Ferramentas de detecção de IA: o que você precisa saber

Uma realidade cada vez mais presente no processo de avaliação acadêmica: programas de pós-graduação e periódicos estão usando ferramentas de detecção de texto gerado por IA. GPTZero, Turnitin (que incorporou funcionalidade de detecção de IA) e outras ferramentas similares são usadas para identificar padrões textuais associados a geração automática.

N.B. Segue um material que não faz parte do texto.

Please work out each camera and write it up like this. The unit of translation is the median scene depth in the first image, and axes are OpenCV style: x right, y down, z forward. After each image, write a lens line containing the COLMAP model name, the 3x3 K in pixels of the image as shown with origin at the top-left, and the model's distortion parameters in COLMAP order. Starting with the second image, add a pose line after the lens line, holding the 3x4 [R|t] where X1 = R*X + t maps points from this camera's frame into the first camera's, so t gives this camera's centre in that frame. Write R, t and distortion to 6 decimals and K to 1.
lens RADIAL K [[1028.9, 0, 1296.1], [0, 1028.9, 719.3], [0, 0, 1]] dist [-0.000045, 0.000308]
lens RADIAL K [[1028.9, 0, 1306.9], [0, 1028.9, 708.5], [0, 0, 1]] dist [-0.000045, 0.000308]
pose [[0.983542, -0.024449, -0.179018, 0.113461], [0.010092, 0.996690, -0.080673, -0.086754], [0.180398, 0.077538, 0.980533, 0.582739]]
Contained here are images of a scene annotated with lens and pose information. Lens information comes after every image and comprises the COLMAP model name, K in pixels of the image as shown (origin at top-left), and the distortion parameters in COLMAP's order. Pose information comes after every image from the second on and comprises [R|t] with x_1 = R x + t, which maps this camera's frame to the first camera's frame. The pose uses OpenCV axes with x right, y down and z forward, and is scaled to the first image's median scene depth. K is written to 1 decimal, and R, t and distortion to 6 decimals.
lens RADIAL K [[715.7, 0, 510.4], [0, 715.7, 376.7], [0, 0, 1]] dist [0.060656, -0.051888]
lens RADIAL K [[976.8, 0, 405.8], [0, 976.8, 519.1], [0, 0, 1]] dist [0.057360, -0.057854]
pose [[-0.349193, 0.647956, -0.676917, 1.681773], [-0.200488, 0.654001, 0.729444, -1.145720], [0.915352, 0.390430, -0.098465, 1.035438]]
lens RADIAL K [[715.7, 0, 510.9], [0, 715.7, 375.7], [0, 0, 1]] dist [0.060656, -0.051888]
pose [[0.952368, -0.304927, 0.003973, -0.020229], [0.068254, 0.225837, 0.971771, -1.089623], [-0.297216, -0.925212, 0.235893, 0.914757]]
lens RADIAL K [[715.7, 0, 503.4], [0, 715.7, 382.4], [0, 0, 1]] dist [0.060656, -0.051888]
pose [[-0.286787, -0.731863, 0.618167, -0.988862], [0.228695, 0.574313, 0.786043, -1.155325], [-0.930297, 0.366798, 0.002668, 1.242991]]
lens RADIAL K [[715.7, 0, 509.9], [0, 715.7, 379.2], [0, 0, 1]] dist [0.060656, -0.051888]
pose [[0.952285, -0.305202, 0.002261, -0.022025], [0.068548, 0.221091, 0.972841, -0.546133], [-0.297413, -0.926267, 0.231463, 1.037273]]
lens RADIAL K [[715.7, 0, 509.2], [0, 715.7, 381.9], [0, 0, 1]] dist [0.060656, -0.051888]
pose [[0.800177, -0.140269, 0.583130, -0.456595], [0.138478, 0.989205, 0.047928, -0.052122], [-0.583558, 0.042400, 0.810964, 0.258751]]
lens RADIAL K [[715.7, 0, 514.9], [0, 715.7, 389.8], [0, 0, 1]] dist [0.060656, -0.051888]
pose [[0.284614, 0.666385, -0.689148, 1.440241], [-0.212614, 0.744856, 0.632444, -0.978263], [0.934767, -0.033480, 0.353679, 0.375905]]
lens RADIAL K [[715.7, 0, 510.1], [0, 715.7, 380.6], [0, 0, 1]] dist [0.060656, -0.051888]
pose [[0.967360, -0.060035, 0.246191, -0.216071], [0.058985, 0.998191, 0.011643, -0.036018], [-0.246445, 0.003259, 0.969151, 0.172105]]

O problema é que essas ferramentas têm altas taxas de falsos positivos. Textos escritos por humanos não nativos do inglês, por exemplo, são frequentemente sinalizados incorretamente. Pesquisadores que escrevem com vocabulário mais formal ou padronizado também podem ser sinalizados.

Isso não significa que você deva usar essas ferramentas como critério único. Mas significa que você precisa estar preparado para defender, com clareza, o seu processo de escrita se for questionado. Documentar o processo — rascunhos, notas, histórico de versões — é uma forma de evidenciar a autoria humana quando necessário.

O debate em torno dessas ferramentas está longe de ser resolvido. O que parece certo é que a resposta para a questão da IA na academia não vai ser tecnológica (detectar ou não detectar), mas cultural: construir uma norma compartilhada de uso ético que seja clara, razoável e aplicável na prática.

Pesquisadores que pensam agora sobre essas questões — antes de a regulação ser imposta de fora — estão em melhor posição para usar as ferramentas a seu favor, com integridade, e para contribuir para a formação dessas normas dentro das suas comunidades científicas.

Perguntas frequentes

Usar IA para escrever artigo científico é plágio?
Depende de como é usado. Usar IA para gerar texto que você apresenta como seu, sem divulgação, viola normas de integridade acadêmica na maioria dos programas. Usar IA como ferramenta de apoio para revisão, sugestão de estrutura ou melhoria do inglês, com transparência sobre o uso, é geralmente aceito se o trabalho intelectual for genuinamente seu. Verifique as normas da sua instituição e do periódico.
Preciso declarar o uso de IA no meu artigo ou dissertação?
Cada vez mais sim. A maioria dos grandes periódicos científicos já exige declaração sobre o uso de IA na escrita ou análise. Muitos programas de pós-graduação também estão adotando políticas similares. Mesmo onde não há exigência formal, a transparência é uma prática de integridade recomendada.
Quais ferramentas de IA são seguras para usar na pesquisa?
Ferramentas como Elicit, Research Rabbit, Consensus e Semantic Scholar são projetadas para suporte à pesquisa acadêmica e tendem a ser mais confiáveis para revisão de literatura. ChatGPT, Claude e similares podem apoiar escrita e síntese, mas não devem ser usados para gerar dados, referências ou afirmações factuais sem verificação. Nunca confie em referências geradas por IA sem checar a fonte original.